Teach yourself programming in ten years

Here’s an interesting article that Peter Norvig wrote about how wanna-be programmers are in such a hurry in becoming a full-fledged “developer,” buying into Teach Yourself <some language> in 21 days books and the likes.

I’ve been developing/programming for a while now and to become a developer, a great one, you simply cannot take shortcuts.

Every aspiring or veteran developer should read or re-read Norvig’s Teach Yourself Programming in Ten Years article.

Computer program detects author gender

I read an excerpt at the Nature website by Phillip Ball, wherein a computer program, developed by Moshe Koppel and his colleagues, can guess/tell whether the author [of a book] was written by a man or a woman.  It’s algorithm (see below), says Ball, basically scans for keywords and syntax to accomplish this feat, and is surprisingly “around 80 percent accurate.”

Ball states:

The program’s success seems to confirm the stereotypical perception of differences in male and female language use.  Crudely put, men talk about objects, and women more about relationships.  Female writers use more pronouns (I, you, she, their, myself), say the program’s developers, Moshe Koppel, and colleagues.  Males prefer words that identify or determine nouns (a, the, that) and words that quantify them (one, two, more).

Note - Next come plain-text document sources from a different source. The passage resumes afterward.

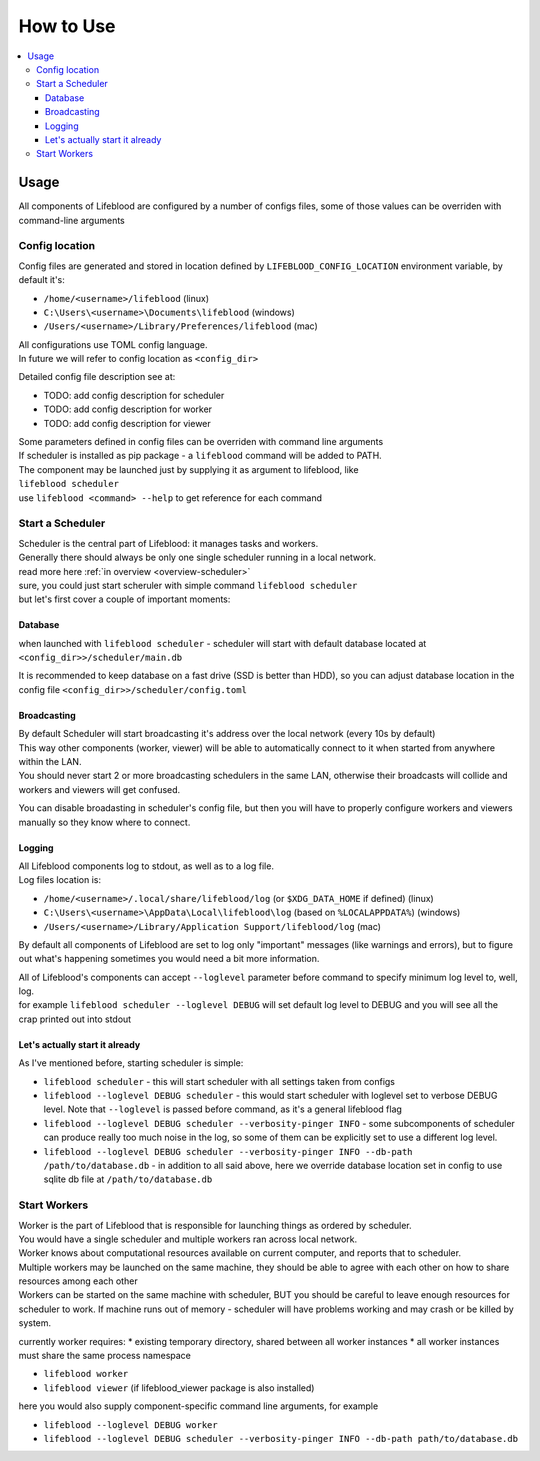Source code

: ==========
How to Use
==========

.. contents::
    :local:

Usage
=====


All components of Lifeblood are configured by a number of configs files, some of those values can be overriden with command-line arguments

.. _config-dir:

Config location
---------------

Config files are generated and stored in location defined by ``LIFEBLOOD_CONFIG_LOCATION`` environment variable,
by default it's:

* ``/home/<username>/lifeblood`` (linux)
* ``C:\Users\<username>\Documents\lifeblood`` (windows)
* ``/Users/<username>/Library/Preferences/lifeblood`` (mac)

| All configurations use TOML config language.
| In future we will refer to config location as ``<config_dir>``

Detailed config file description see at:

* TODO: add config description for scheduler
* TODO: add config description for worker
* TODO: add config description for viewer

| Some parameters defined in config files can be overriden with command line arguments
| If scheduler is installed as pip package - a ``lifeblood`` command will be added to PATH.
| The component may be launched just by supplying it as argument to lifeblood, like
| ``lifeblood scheduler``
| use ``lifeblood <command> --help`` to get reference for each command

Start a Scheduler
-----------------

| Scheduler is the central part of Lifeblood: it manages tasks and workers.
| Generally there should always be only one single scheduler running in a local network.
| read more here :ref:`in overview <overview-scheduler>`

| sure, you could just start scheruler with simple command ``lifeblood scheduler``
| but let's first cover a couple of important moments:

Database
^^^^^^^^

when launched with ``lifeblood scheduler`` - scheduler will start with default database located at
``<config_dir>>/scheduler/main.db``

It is recommended to keep database on a fast drive (SSD is better than HDD), so you can adjust database location
in the config file ``<config_dir>>/scheduler/config.toml``

Broadcasting
^^^^^^^^^^^^

| By default Scheduler will start broadcasting it's address over the local network (every 10s by default)
| This way other components (worker, viewer) will be able to automatically connect to it when started
  from anywhere within the LAN.
| You should never start 2 or more broadcasting schedulers in the same LAN, otherwise their broadcasts will collide
  and workers and viewers will get confused.

You can disable broadasting in scheduler's config file, but then you will have to properly configure workers and viewers manually
so they know where to connect.

Logging
^^^^^^^

| All Lifeblood components log to stdout, as well as to a log file.
| Log files location is:

* ``/home/<username>/.local/share/lifeblood/log`` (or ``$XDG_DATA_HOME`` if defined) (linux)
* ``C:\Users\<username>\AppData\Local\lifeblood\log`` (based on ``%LOCALAPPDATA%``) (windows)
* ``/Users/<username>/Library/Application Support/lifeblood/log`` (mac)

By default all components of Lifeblood are set to log only "important" messages (like warnings and errors),
but to figure out what's happening sometimes you would need a bit more information.

| All of Lifeblood's components can accept ``--loglevel`` parameter before command to specify minimum log level to, well, log.
| for example ``lifeblood scheduler --loglevel DEBUG`` will set default log level to DEBUG and you will see all the
  crap printed out into stdout

Let's actually start it already
^^^^^^^^^^^^^^^^^^^^^^^^^^^^^^^

As I've mentioned before, starting scheduler is simple:

* ``lifeblood scheduler`` - this will start scheduler with all settings taken from configs
* ``lifeblood --loglevel DEBUG scheduler`` - this would start scheduler with loglevel set to verbose DEBUG level.
  Note that ``--loglevel`` is passed before command, as it's a general lifeblood flag
* ``lifeblood --loglevel DEBUG scheduler --verbosity-pinger INFO`` - some subcomponents of scheduler can produce really
  too much noise in the log, so some of them can be explicitly set to use a different log level.
* ``lifeblood --loglevel DEBUG scheduler --verbosity-pinger INFO --db-path /path/to/database.db`` - in addition to all
  said above, here we override database location set in config to use sqlite db file at ``/path/to/database.db``

Start Workers
-------------

| Worker is the part of Lifeblood that is responsible for launching things as ordered by scheduler.
| You would have a single scheduler and multiple workers ran across local network.
| Worker knows about computational resources available on current computer, and reports that to scheduler.
| Multiple workers may be launched on the same machine, they should be able to agree with each other on how to share
  resources among each other
| Workers can be started on the same machine with scheduler, BUT you should be careful to leave enough resources for
  scheduler to work. If machine runs out of memory - scheduler will have problems working and may crash
  or be killed by system.

currently worker requires:
* existing temporary directory, shared between all worker instances
* all worker instances must share the same process namespace

* ``lifeblood worker``
* ``lifeblood viewer`` (if lifeblood_viewer package is also installed)

here you would also supply component-specific command line arguments, for example

* ``lifeblood --loglevel DEBUG worker``
* ``lifeblood --loglevel DEBUG scheduler --verbosity-pinger INFO --db-path path/to/database.db``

There’s also a Perl module on CPAN called Lingua::EN::Gender that uses the algorithm below.

Moshe Koppel and colleague’s algorithm

Take any piece of fiction and do the following:

1. Count the number of words in the document.

2. For each appearance in the document of the following words ADD the number of points indicated:
‘the’ (17)
‘a’ (6)
‘some’ (6)
any number, written in digits or in words (5)
‘it’ (2)

3. For each appearance in the document of the following words SUBTRACT the number of points indicated:
‘with’ (14)
possessives, ending in ‘s’ (5)
possessive pronouns, such as ‘mine’, ‘yours’, ‘his’, ‘hers’, (3)
‘for’ (4)
‘not’ or any word ending with ‘n’t’ (4)

4. If the total score (after adding and subtracting as indicated) is greater than the total number of words in the document, then the author of the document is probably a male. Otherwise, the author is probably a female.